Search code examples
javaxpathxstream

XPath: nodes defined in different ways


I have an XML document that is generated by persisting an object tree into an XML. In this tree nodes (objects) of a certain type can occur in different manners:

  1. They are referenced from an other object, in XML terms this means they are a child of a node that represents an object.
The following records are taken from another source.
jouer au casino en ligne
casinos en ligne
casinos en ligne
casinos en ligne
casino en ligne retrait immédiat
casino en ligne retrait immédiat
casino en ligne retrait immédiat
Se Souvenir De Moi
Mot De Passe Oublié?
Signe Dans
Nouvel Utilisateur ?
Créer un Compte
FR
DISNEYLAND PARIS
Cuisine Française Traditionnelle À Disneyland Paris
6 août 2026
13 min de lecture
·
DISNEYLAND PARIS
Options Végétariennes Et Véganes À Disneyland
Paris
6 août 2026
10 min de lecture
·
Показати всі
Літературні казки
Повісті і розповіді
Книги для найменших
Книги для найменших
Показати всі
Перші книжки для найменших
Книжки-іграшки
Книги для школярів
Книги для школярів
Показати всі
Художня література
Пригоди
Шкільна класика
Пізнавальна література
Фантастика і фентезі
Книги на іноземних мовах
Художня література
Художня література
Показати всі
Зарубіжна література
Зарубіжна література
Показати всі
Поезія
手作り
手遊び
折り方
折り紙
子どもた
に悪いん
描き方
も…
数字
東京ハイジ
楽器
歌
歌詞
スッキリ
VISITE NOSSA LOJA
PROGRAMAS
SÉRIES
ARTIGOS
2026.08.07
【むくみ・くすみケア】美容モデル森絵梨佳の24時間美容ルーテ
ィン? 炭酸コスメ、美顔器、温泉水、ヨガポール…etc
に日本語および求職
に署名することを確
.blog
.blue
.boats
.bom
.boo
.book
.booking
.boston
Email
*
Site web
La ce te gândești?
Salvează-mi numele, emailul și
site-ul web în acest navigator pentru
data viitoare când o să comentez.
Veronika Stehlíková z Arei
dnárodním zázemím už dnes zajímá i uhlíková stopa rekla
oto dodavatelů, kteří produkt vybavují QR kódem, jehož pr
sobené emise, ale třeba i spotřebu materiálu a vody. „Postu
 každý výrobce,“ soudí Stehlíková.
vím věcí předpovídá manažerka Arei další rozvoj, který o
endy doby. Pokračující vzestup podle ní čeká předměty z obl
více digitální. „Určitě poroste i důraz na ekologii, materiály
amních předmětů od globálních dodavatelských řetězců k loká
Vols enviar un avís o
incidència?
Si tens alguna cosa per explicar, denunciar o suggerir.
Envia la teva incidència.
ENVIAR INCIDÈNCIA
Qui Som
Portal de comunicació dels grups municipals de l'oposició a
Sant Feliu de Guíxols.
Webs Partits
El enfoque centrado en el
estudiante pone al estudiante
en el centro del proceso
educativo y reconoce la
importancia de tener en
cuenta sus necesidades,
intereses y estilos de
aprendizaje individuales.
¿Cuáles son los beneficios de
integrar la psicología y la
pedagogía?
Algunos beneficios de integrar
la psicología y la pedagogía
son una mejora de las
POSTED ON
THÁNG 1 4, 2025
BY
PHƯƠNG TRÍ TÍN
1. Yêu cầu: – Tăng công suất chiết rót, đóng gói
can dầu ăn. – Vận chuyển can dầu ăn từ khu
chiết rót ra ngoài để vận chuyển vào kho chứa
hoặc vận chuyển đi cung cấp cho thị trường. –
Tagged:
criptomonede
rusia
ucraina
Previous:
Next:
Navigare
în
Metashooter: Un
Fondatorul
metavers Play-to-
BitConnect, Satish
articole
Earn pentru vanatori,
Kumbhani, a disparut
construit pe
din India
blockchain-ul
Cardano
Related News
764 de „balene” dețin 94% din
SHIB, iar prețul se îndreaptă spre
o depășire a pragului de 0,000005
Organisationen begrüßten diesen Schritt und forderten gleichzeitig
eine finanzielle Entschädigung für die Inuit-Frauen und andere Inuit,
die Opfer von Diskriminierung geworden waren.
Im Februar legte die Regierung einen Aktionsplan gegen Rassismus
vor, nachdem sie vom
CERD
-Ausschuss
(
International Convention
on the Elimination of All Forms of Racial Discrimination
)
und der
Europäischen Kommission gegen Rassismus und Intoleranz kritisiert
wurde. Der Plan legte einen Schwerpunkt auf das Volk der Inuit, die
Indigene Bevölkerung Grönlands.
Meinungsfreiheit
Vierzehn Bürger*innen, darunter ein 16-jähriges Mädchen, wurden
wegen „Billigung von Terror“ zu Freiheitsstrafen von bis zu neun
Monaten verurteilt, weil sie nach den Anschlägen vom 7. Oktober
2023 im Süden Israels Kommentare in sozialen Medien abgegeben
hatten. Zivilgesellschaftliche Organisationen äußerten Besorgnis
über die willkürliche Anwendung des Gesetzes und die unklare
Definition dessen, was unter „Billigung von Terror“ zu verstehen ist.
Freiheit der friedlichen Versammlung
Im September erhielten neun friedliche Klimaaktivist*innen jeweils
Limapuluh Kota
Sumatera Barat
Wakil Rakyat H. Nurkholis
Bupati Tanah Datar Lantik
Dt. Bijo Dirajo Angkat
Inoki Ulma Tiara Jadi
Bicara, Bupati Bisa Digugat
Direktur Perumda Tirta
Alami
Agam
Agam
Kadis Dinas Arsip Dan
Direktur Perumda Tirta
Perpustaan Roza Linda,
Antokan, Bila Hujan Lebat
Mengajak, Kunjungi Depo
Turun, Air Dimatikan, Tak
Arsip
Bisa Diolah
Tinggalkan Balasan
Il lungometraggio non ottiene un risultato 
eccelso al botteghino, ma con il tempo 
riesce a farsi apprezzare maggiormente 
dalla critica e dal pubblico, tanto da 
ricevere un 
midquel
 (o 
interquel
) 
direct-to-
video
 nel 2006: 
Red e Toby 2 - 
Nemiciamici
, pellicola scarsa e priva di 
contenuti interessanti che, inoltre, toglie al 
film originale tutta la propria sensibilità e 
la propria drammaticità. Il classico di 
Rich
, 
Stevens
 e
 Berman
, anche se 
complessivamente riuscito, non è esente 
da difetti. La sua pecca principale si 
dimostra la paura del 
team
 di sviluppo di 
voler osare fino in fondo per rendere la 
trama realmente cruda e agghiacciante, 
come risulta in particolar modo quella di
The first time this happens the node has an id attribute and is serialized in situ through child nodes:
<productionLocation class="ch.sahits.game.openpatrician.model.city.impl.City" id="935">
    <wares id="936">
        <entry>
        <ch.sahits.game.openpatrician.model.product.EWare ware="BEER"/>
        <ch.sahits.game.openpatrician.model.product.AmountablePrice id="937">
            <amount class="javafx.beans.property.SimpleIntegerProperty" id="938">127</amount>
            <sum class="javafx.beans.property.SimpleDoubleProperty" id="939">2760.0</sum>
        </ch.sahits.game.openpatrician.model.product.AmountablePrice>
        </entry>
    </wares>
    <name>London</name>
    ...
</productionLocation> 
  1. If the same object is referenced by another node, instead of an id attribute there is a reference attribute and there are no child nodes representing the object:
<birthPlace class="ch.sahits.game.openpatrician.model.city.impl.City" reference="935"/>
  1. Similar to the first case the node may be referenced from a collection type object (map, list, ...), in which case there will not be a class attribute but that value will be the node name. There will either be an id or a reference attribute:
<productionAndConsumption id="240">
    <entry>
    <ch.sahits.game.openpatrician.model.city.impl.City id="241">
        <wares id="242">
            <entry>
                <ch.sahits.game.openpatrician.model.product.EWare ware="BEER"/>
                <ch.sahits.game.openpatrician.model.product.AmountablePrice id="243">
                <amount class="javafx.beans.property.SimpleIntegerProperty" id="244">43</amount>
                <sum class="javafx.beans.property.SimpleDoubleProperty" id="245">0.0</sum>
                </ch.sahits.game.openpatrician.model.product.AmountablePrice>
            </entry>
        </wares>
        <name>London</name>
        ...
    </ch.sahits.game.openpatrician.model.city.impl.City>
    </entry>
</productionAndConsumption>

What I am trying to achieve is getting a node list that represents all nodes defining objects of type ch.sahits.game.openpatrician.model.city.impl.City.

What I have got so far is a XPath expression for the first two cases: //*[@class='ch.sahits.game.openpatrician.model.city.impl.City' and @id]

What I struggle with is comming up with the second part that selects all nodes ch.sahits.game.openpatrician.model.city.impl.City that have an id attribute and combining it with the above.

Clarification:

Given a className I need to find all nodes that have a class attribute of said className and an id attribute or all nodes className with an id attribute.


Solution

  • The XPath expression is composed by two separate expression that combined with an OR.

    The first part is from the question itself and matches the case 1) and excludes cases 2):

    //*[@class='ch.sahits.game.openpatrician.model.city.impl.City' and @id]
    

    The second part selects and node with ch.sahits.game.openpatrician.model.city.impl.City that has an id attribute:

    //ch.sahits.game.openpatrician.model.city.impl.City[@id]
    

    Combining both together:

    //*[@class='ch.sahits.game.openpatrician.model.city.impl.City' and @id] 
    | //ch.sahits.game.openpatrician.model.city.impl.City[@id]